Israel Says Alleged US Wiretapping Unacceptable

Outlook India - December 22, 2013

Israel today described the reported US wiretapping of the country's premier as "unacceptable" amid renewed calls for the release of Jewish spy Jonathan Pollard, currently serving a life sentence in an American prison.

"We have of late exceptional intelligence relations with the US and the British, it's almost one intelligence community," Israeli Intelligence Minister Yuval Steinitz said.

"Under such conditions I think it is unacceptable," Steinitz said yesterday while reacting to a New York Times report that secret documents revealed by NSA whistleblower Edward Snowden showed that US and British intelligence had tapped the communications of then Israeli premier Ehud Olmert and Defence Minister Ehud Barak during 2008-11.

"We do not spy on the president of the US or the White House. The rules have been made clear. We have made certain commitments on the matter and we honour them," said Steinitz.

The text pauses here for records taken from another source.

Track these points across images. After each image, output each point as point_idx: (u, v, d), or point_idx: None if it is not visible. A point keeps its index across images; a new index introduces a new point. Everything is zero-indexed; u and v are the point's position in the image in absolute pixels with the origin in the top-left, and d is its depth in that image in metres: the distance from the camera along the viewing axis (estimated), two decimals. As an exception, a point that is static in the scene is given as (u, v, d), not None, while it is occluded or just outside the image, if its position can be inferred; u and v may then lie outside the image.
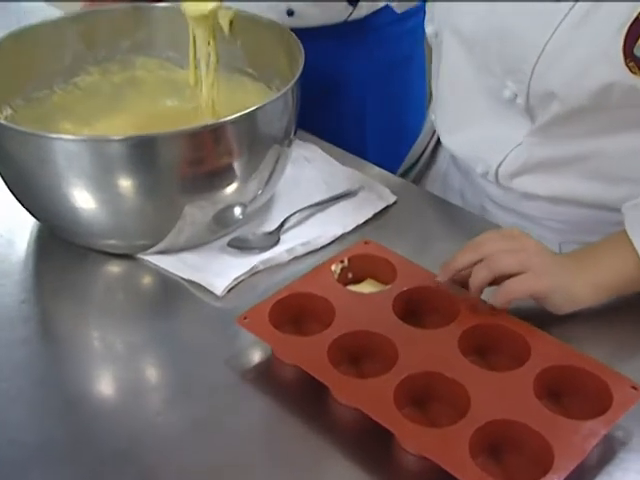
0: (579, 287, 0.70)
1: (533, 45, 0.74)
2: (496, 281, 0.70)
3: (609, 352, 0.69)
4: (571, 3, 0.72)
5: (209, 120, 0.87)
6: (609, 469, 0.62)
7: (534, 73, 0.75)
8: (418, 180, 1.05)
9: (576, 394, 0.65)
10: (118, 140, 0.74)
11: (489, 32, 0.78)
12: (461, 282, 0.72)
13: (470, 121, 0.86)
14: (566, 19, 0.72)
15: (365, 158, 0.99)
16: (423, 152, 1.04)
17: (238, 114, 0.76)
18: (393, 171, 1.00)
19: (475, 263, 0.70)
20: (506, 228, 0.73)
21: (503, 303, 0.69)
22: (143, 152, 0.75)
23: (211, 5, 0.86)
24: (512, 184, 0.85)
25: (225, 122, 0.76)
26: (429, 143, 1.03)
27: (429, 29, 0.87)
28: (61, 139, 0.75)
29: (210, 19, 0.88)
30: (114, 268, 0.83)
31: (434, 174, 1.04)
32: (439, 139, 0.96)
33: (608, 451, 0.63)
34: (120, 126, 0.93)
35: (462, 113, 0.87)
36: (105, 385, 0.72)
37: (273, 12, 1.02)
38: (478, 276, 0.69)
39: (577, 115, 0.75)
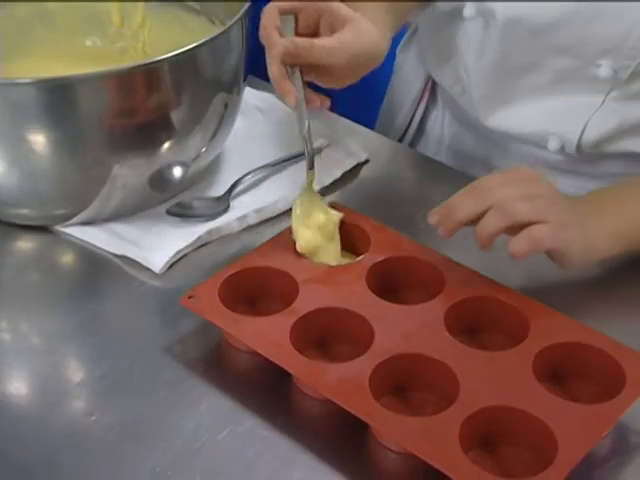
0: (598, 237, 0.74)
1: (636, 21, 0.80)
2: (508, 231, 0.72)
3: (621, 327, 0.73)
4: None
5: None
6: (622, 461, 0.65)
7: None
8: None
9: (583, 375, 0.68)
10: (28, 84, 0.75)
11: (572, 15, 0.83)
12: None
13: (524, 100, 0.91)
14: None
15: (331, 110, 1.02)
16: (412, 117, 1.08)
17: (174, 52, 0.77)
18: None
19: (482, 213, 0.72)
20: (513, 168, 0.75)
21: (524, 253, 0.70)
22: (60, 99, 0.76)
23: None
24: (602, 149, 0.89)
25: (159, 62, 0.77)
26: (419, 104, 1.08)
27: (467, 12, 0.91)
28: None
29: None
30: (27, 243, 0.84)
31: (428, 141, 1.08)
32: (432, 99, 1.02)
33: (620, 440, 0.66)
34: (29, 70, 0.92)
35: (512, 92, 0.92)
36: (21, 385, 0.73)
37: None
38: (491, 223, 0.71)
39: None
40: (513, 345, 0.69)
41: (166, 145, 0.82)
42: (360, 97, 1.23)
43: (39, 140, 0.77)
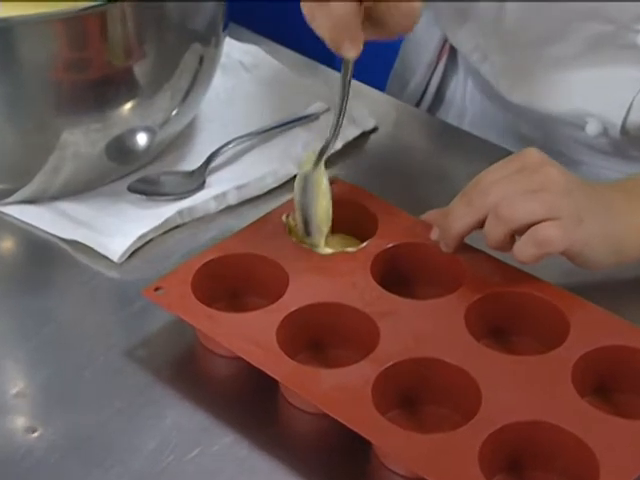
0: (628, 232, 0.75)
1: None
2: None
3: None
4: None
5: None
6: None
7: None
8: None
9: (632, 385, 0.69)
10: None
11: None
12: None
13: (552, 73, 0.93)
14: None
15: (332, 67, 1.04)
16: (428, 82, 1.11)
17: (136, -8, 0.79)
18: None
19: (482, 220, 0.74)
20: (518, 154, 0.76)
21: (532, 258, 0.72)
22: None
23: None
24: None
25: (118, 3, 0.78)
26: (435, 68, 1.10)
27: None
28: None
29: None
30: (-45, 225, 0.86)
31: (448, 112, 1.10)
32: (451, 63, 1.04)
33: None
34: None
35: (535, 63, 0.94)
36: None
37: None
38: (492, 235, 0.73)
39: None
40: (548, 349, 0.70)
41: (127, 106, 0.83)
42: (368, 55, 1.25)
43: (-32, 99, 0.78)
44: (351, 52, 0.73)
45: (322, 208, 0.79)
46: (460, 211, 0.75)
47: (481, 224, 0.74)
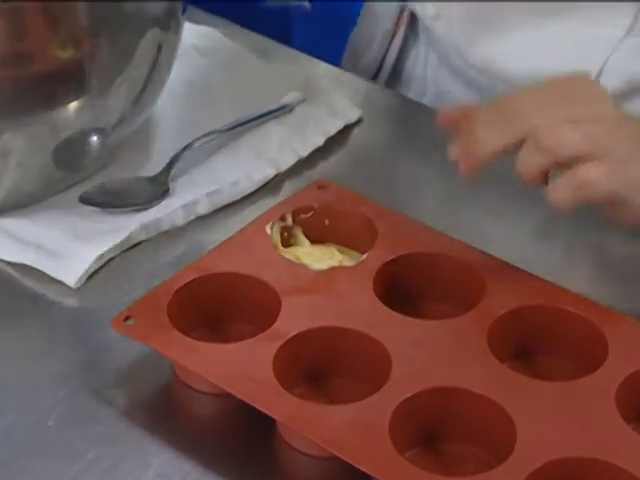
0: None
1: None
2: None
3: None
4: None
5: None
6: None
7: None
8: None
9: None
10: None
11: None
12: None
13: (512, 25, 0.93)
14: None
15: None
16: (387, 50, 1.10)
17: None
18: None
19: (517, 143, 0.72)
20: (562, 77, 0.74)
21: (569, 201, 0.71)
22: None
23: None
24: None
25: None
26: (393, 38, 1.10)
27: None
28: None
29: None
30: None
31: (408, 87, 1.10)
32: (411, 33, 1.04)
33: None
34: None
35: (496, 14, 0.94)
36: None
37: None
38: (528, 165, 0.71)
39: None
40: (585, 372, 0.69)
41: (76, 105, 0.82)
42: (326, 27, 1.25)
43: None
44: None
45: None
46: (492, 129, 0.73)
47: (515, 148, 0.72)
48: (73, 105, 0.82)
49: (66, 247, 0.82)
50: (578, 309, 0.73)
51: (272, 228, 0.79)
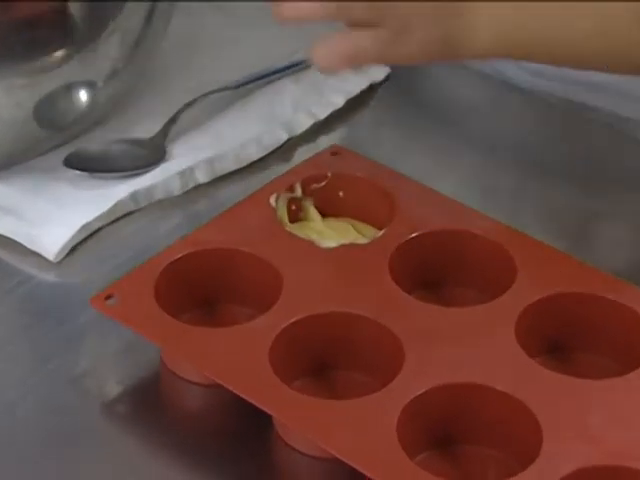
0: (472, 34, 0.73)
1: None
2: None
3: None
4: None
5: None
6: None
7: None
8: None
9: None
10: None
11: None
12: None
13: None
14: None
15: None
16: None
17: None
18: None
19: None
20: None
21: (329, 65, 0.72)
22: None
23: None
24: None
25: None
26: None
27: None
28: None
29: None
30: None
31: None
32: None
33: None
34: None
35: None
36: None
37: None
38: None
39: None
40: (628, 369, 0.69)
41: (61, 54, 0.83)
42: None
43: None
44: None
45: None
46: None
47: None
48: (57, 54, 0.82)
49: (47, 215, 0.82)
50: (620, 297, 0.72)
51: (277, 200, 0.79)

Lawmaker Nachman Shai, who served as a diplomat in Israel's Washington embassy in the early 1980s, said Israel and the US had agreed not to spy on one another in the wake of the 1985 arrest in Washington of Jonathan Pollard, a former US Navy analyst who gave Israel thousands of secret documents about espionage in the Arab world.

Pollard was sentenced to life imprisonment 29 years ago, and the report that the US spied on Israel has led to renewed calls for his release.

"The secret is out. The US is systematically spying on the defence and diplomatic leadership here in Israel. Is this how friends treat each other? Pollard was arrested for much less," Transportation Minister Yisrael Katz said.

Another MP from Prime Minister Benjamin Netanyahu's Likud party, Tzahi Hanegbi, said, "If it (allegation of US spying on Israel) is true, Pollard's cell door should be opened and he should be allowed to go home before this day is out."

Netanyahu, however, tried to calm his colleagues by saying that Israel should not refer to one specific incident to deal with Pollard's release.